_How to complete this task:_
Could you copy every line of the data that contains "mode"?

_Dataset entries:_
----------

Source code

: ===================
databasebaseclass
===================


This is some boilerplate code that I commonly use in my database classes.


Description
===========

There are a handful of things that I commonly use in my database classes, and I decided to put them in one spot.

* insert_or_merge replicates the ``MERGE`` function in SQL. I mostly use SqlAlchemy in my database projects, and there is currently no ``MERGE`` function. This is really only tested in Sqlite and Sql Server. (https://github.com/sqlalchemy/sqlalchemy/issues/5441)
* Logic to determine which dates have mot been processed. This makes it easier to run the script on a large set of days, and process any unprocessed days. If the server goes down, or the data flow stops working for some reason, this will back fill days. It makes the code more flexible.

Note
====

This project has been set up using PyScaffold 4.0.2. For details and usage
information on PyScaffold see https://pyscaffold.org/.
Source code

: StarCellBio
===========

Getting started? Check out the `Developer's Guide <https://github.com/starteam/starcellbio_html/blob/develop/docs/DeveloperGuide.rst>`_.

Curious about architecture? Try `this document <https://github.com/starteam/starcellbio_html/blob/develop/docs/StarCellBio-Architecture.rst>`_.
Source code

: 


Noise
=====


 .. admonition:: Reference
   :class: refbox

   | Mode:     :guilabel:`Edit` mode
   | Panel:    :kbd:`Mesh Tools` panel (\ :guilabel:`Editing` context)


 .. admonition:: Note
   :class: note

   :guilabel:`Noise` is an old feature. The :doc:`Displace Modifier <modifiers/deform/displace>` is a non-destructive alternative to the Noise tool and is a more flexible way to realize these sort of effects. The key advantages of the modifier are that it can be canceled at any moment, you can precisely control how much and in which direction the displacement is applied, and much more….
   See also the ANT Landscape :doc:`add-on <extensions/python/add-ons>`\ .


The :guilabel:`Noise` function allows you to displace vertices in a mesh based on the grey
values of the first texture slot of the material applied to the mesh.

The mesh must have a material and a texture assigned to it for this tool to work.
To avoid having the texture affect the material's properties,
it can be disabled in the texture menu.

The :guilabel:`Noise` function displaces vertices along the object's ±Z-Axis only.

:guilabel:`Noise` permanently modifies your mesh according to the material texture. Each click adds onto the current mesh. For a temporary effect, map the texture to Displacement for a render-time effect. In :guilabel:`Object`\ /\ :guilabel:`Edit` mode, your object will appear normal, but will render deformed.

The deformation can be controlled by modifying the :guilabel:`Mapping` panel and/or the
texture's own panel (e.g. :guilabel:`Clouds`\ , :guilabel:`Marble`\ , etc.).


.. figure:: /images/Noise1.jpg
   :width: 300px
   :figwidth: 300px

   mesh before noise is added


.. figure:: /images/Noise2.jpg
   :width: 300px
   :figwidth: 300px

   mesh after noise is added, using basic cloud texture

----------

_Reply to the exercise:_
   | Mode:     :guilabel:`Edit` mode
:guilabel:`Noise` permanently modifies your mesh according to the material texture. Each click adds onto the current mesh. For a temporary effect, map the texture to Displacement for a render-time effect. In :guilabel:`Object`\ /\ :guilabel:`Edit` mode, your object will appear normal, but will render deformed.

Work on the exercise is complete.